** Start of INPUT ROWS **

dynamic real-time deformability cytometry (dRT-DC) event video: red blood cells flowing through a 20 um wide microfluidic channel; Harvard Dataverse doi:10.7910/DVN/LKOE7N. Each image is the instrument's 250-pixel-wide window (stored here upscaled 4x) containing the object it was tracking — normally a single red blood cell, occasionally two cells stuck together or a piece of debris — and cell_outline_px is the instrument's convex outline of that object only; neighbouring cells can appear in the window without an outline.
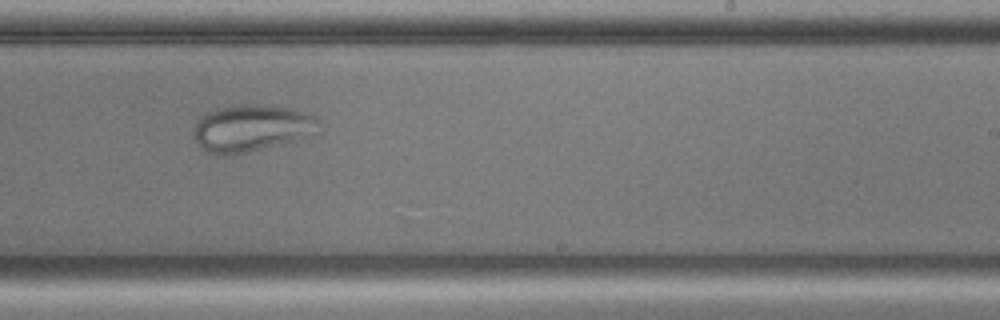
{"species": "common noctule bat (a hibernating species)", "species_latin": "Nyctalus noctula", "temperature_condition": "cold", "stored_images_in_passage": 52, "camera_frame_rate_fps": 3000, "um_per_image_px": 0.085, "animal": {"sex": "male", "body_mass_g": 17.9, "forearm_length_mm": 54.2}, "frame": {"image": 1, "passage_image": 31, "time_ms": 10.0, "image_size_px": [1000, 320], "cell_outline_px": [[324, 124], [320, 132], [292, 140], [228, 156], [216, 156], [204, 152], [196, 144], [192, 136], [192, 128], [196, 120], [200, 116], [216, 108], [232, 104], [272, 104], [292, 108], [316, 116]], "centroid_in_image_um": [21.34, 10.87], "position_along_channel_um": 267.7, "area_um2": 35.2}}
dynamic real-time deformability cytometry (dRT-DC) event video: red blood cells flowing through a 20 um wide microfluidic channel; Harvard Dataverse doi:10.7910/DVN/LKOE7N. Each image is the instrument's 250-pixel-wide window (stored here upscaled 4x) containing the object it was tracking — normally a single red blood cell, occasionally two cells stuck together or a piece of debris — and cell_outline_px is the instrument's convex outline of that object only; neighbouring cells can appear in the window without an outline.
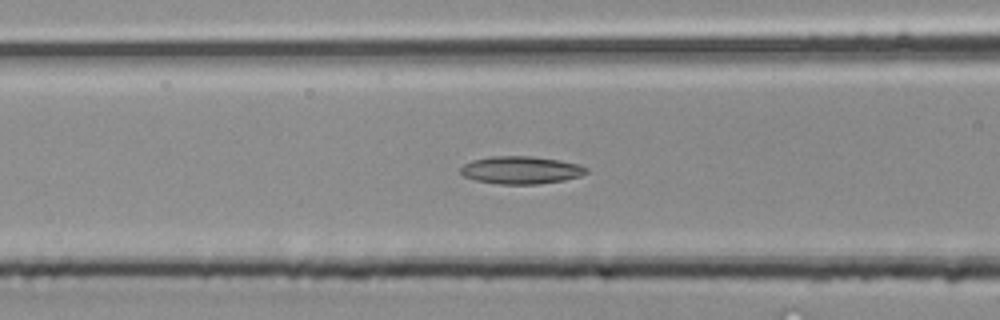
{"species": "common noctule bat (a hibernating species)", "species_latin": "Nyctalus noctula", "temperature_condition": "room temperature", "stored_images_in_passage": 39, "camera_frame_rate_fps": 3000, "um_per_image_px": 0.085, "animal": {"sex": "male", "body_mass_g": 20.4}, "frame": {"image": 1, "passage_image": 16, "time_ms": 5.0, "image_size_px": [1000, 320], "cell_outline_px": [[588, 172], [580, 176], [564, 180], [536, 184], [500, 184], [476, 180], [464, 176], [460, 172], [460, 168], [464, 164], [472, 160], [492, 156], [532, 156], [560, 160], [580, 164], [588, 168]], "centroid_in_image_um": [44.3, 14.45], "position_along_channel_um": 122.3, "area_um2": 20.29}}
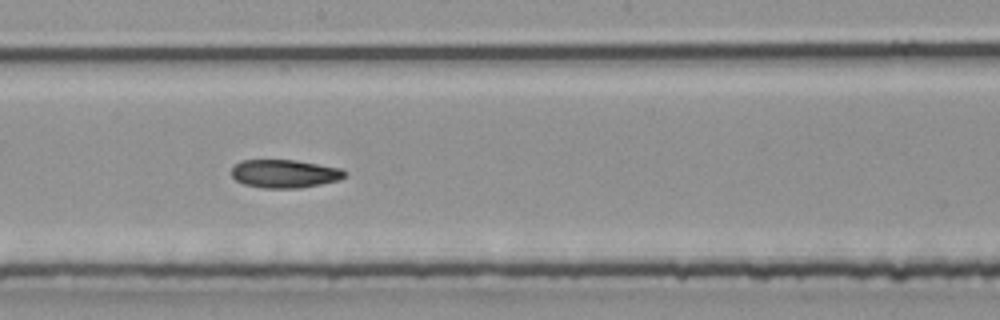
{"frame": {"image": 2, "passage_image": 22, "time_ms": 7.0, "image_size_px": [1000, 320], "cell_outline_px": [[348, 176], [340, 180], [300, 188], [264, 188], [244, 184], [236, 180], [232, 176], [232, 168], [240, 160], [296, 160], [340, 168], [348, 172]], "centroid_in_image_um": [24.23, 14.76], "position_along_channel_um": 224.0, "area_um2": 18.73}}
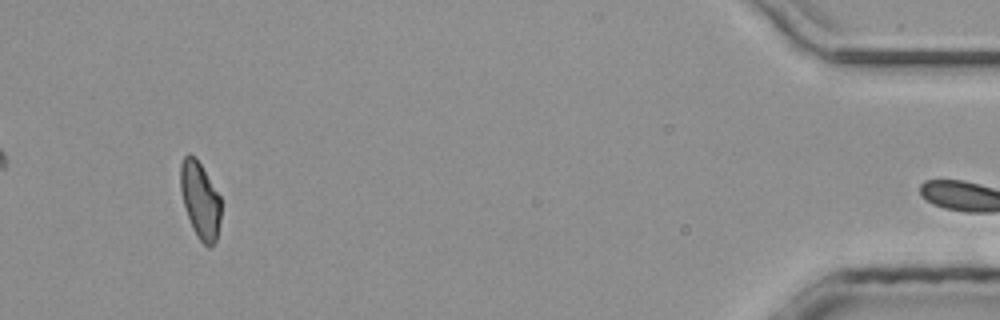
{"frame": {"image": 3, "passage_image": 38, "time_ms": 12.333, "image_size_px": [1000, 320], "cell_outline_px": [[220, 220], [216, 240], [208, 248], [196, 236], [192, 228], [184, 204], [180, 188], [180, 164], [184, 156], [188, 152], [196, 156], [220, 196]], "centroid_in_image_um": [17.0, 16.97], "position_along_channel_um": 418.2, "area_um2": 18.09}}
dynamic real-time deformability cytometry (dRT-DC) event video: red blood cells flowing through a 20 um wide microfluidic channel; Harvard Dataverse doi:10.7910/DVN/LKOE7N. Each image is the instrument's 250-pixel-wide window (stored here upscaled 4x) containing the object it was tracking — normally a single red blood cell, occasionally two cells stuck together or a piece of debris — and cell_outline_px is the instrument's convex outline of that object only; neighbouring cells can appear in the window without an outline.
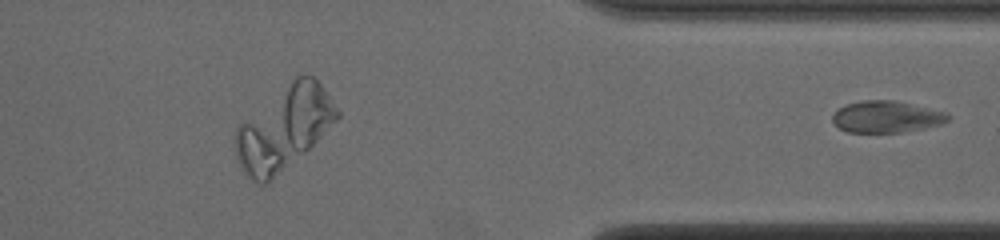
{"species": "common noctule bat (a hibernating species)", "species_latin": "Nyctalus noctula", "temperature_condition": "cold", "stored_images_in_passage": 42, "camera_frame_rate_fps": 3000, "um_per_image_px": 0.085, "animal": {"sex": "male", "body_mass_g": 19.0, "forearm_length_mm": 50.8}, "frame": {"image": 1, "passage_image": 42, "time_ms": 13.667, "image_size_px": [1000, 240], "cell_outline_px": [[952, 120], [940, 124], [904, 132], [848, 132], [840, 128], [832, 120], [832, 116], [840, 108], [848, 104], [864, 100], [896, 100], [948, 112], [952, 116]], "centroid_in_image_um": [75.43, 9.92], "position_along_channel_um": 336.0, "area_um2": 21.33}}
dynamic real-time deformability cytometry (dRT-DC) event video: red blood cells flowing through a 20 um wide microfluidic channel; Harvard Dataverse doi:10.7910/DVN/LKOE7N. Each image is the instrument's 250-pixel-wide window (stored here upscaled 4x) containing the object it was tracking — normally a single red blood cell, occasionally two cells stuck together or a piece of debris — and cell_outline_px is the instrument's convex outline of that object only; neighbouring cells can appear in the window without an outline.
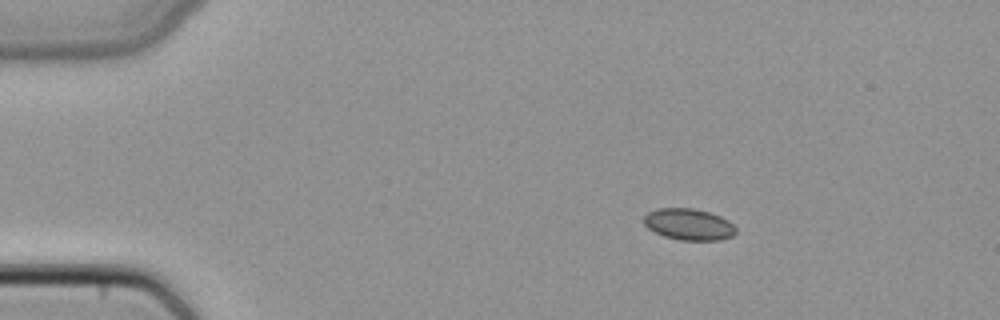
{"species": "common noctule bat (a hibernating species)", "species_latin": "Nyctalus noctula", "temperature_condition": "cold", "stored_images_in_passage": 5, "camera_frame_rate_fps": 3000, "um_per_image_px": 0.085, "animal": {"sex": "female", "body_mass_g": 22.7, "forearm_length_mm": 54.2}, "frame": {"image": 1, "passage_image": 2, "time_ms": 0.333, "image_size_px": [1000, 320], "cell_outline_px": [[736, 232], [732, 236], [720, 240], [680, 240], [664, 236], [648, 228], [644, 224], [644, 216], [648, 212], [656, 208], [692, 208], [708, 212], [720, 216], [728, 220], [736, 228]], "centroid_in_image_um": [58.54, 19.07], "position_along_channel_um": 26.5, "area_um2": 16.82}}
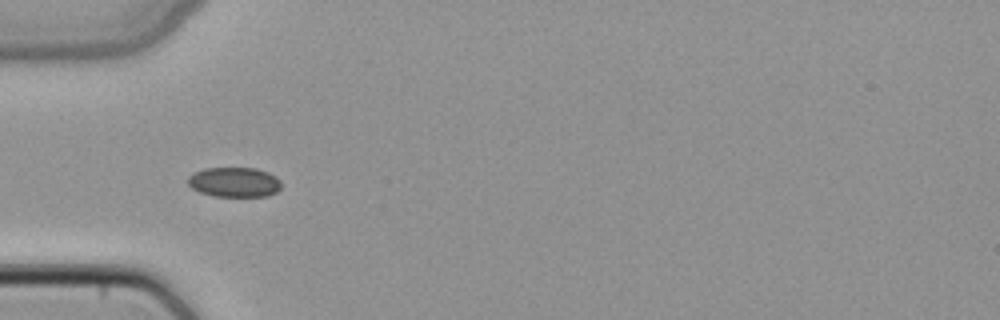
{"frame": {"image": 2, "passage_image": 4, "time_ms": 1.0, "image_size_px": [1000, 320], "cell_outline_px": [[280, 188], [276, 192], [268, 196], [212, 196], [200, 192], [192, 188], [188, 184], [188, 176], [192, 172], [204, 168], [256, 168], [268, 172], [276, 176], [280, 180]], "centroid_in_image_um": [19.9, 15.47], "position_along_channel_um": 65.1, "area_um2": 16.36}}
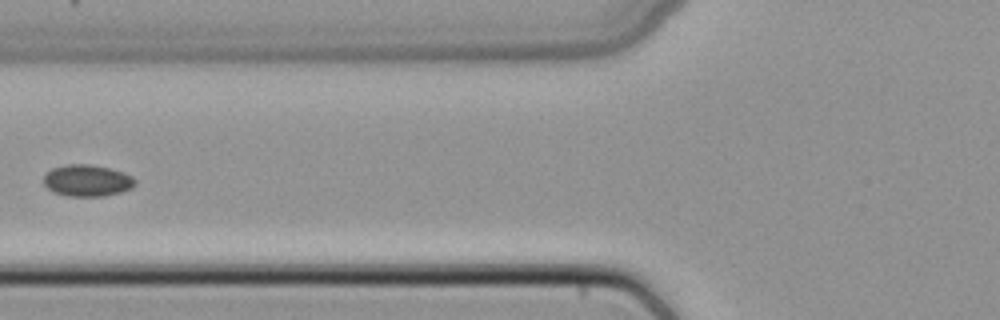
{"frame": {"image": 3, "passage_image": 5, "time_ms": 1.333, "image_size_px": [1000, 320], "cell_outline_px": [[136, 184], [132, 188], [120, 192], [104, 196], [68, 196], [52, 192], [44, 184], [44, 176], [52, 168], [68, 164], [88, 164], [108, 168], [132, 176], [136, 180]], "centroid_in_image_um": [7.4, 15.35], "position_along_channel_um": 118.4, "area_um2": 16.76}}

** End of INPUT ROWS **

» **TASK GOAL**: Make an exact copy of the listing above. Do not include the pictures.

» **REPLY**:
dynamic real-time deformability cytometry (dRT-DC) event video: red blood cells flowing through a 20 um wide microfluidic channel; Harvard Dataverse doi:10.7910/DVN/LKOE7N. Each image is the instrument's 250-pixel-wide window (stored here upscaled 4x) containing the object it was tracking — normally a single red blood cell, occasionally two cells stuck together or a piece of debris — and cell_outline_px is the instrument's convex outline of that object only; neighbouring cells can appear in the window without an outline.
{"species": "common noctule bat (a hibernating species)", "species_latin": "Nyctalus noctula", "temperature_condition": "cold", "stored_images_in_passage": 52, "camera_frame_rate_fps": 3000, "um_per_image_px": 0.085, "animal": {"sex": "male", "body_mass_g": 17.9, "forearm_length_mm": 54.2}, "frame": {"image": 1, "passage_image": 31, "time_ms": 10.0, "image_size_px": [1000, 320], "cell_outline_px": [[324, 124], [320, 132], [292, 140], [228, 156], [216, 156], [204, 152], [196, 144], [192, 136], [192, 128], [196, 120], [200, 116], [216, 108], [232, 104], [272, 104], [292, 108], [316, 116]], "centroid_in_image_um": [21.34, 10.87], "position_along_channel_um": 267.7, "area_um2": 35.2}}
dynamic real-time deformability cytometry (dRT-DC) event video: red blood cells flowing through a 20 um wide microfluidic channel; Harvard Dataverse doi:10.7910/DVN/LKOE7N. Each image is the instrument's 250-pixel-wide window (stored here upscaled 4x) containing the object it was tracking — normally a single red blood cell, occasionally two cells stuck together or a piece of debris — and cell_outline_px is the instrument's convex outline of that object only; neighbouring cells can appear in the window without an outline.
{"species": "common noctule bat (a hibernating species)", "species_latin": "Nyctalus noctula", "temperature_condition": "room temperature", "stored_images_in_passage": 39, "camera_frame_rate_fps": 3000, "um_per_image_px": 0.085, "animal": {"sex": "male", "body_mass_g": 20.4}, "frame": {"image": 1, "passage_image": 16, "time_ms": 5.0, "image_size_px": [1000, 320], "cell_outline_px": [[588, 172], [580, 176], [564, 180], [536, 184], [500, 184], [476, 180], [464, 176], [460, 172], [460, 168], [464, 164], [472, 160], [492, 156], [532, 156], [560, 160], [580, 164], [588, 168]], "centroid_in_image_um": [44.3, 14.45], "position_along_channel_um": 122.3, "area_um2": 20.29}}
{"frame": {"image": 2, "passage_image": 22, "time_ms": 7.0, "image_size_px": [1000, 320], "cell_outline_px": [[348, 176], [340, 180], [300, 188], [264, 188], [244, 184], [236, 180], [232, 176], [232, 168], [240, 160], [296, 160], [340, 168], [348, 172]], "centroid_in_image_um": [24.23, 14.76], "position_along_channel_um": 224.0, "area_um2": 18.73}}
{"frame": {"image": 3, "passage_image": 38, "time_ms": 12.333, "image_size_px": [1000, 320], "cell_outline_px": [[220, 220], [216, 240], [208, 248], [196, 236], [192, 228], [184, 204], [180, 188], [180, 164], [184, 156], [188, 152], [196, 156], [220, 196]], "centroid_in_image_um": [17.0, 16.97], "position_along_channel_um": 418.2, "area_um2": 18.09}}
dynamic real-time deformability cytometry (dRT-DC) event video: red blood cells flowing through a 20 um wide microfluidic channel; Harvard Dataverse doi:10.7910/DVN/LKOE7N. Each image is the instrument's 250-pixel-wide window (stored here upscaled 4x) containing the object it was tracking — normally a single red blood cell, occasionally two cells stuck together or a piece of debris — and cell_outline_px is the instrument's convex outline of that object only; neighbouring cells can appear in the window without an outline.
{"species": "common noctule bat (a hibernating species)", "species_latin": "Nyctalus noctula", "temperature_condition": "cold", "stored_images_in_passage": 42, "camera_frame_rate_fps": 3000, "um_per_image_px": 0.085, "animal": {"sex": "male", "body_mass_g": 19.0, "forearm_length_mm": 50.8}, "frame": {"image": 1, "passage_image": 42, "time_ms": 13.667, "image_size_px": [1000, 240], "cell_outline_px": [[952, 120], [940, 124], [904, 132], [848, 132], [840, 128], [832, 120], [832, 116], [840, 108], [848, 104], [864, 100], [896, 100], [948, 112], [952, 116]], "centroid_in_image_um": [75.43, 9.92], "position_along_channel_um": 336.0, "area_um2": 21.33}}
dynamic real-time deformability cytometry (dRT-DC) event video: red blood cells flowing through a 20 um wide microfluidic channel; Harvard Dataverse doi:10.7910/DVN/LKOE7N. Each image is the instrument's 250-pixel-wide window (stored here upscaled 4x) containing the object it was tracking — normally a single red blood cell, occasionally two cells stuck together or a piece of debris — and cell_outline_px is the instrument's convex outline of that object only; neighbouring cells can appear in the window without an outline.
{"species": "common noctule bat (a hibernating species)", "species_latin": "Nyctalus noctula", "temperature_condition": "cold", "stored_images_in_passage": 5, "camera_frame_rate_fps": 3000, "um_per_image_px": 0.085, "animal": {"sex": "female", "body_mass_g": 22.7, "forearm_length_mm": 54.2}, "frame": {"image": 1, "passage_image": 2, "time_ms": 0.333, "image_size_px": [1000, 320], "cell_outline_px": [[736, 232], [732, 236], [720, 240], [680, 240], [664, 236], [648, 228], [644, 224], [644, 216], [648, 212], [656, 208], [692, 208], [708, 212], [720, 216], [728, 220], [736, 228]], "centroid_in_image_um": [58.54, 19.07], "position_along_channel_um": 26.5, "area_um2": 16.82}}
{"frame": {"image": 2, "passage_image": 4, "time_ms": 1.0, "image_size_px": [1000, 320], "cell_outline_px": [[280, 188], [276, 192], [268, 196], [212, 196], [200, 192], [192, 188], [188, 184], [188, 176], [192, 172], [204, 168], [256, 168], [268, 172], [276, 176], [280, 180]], "centroid_in_image_um": [19.9, 15.47], "position_along_channel_um": 65.1, "area_um2": 16.36}}
{"frame": {"image": 3, "passage_image": 5, "time_ms": 1.333, "image_size_px": [1000, 320], "cell_outline_px": [[136, 184], [132, 188], [120, 192], [104, 196], [68, 196], [52, 192], [44, 184], [44, 176], [52, 168], [68, 164], [88, 164], [108, 168], [132, 176], [136, 180]], "centroid_in_image_um": [7.4, 15.35], "position_along_channel_um": 118.4, "area_um2": 16.76}}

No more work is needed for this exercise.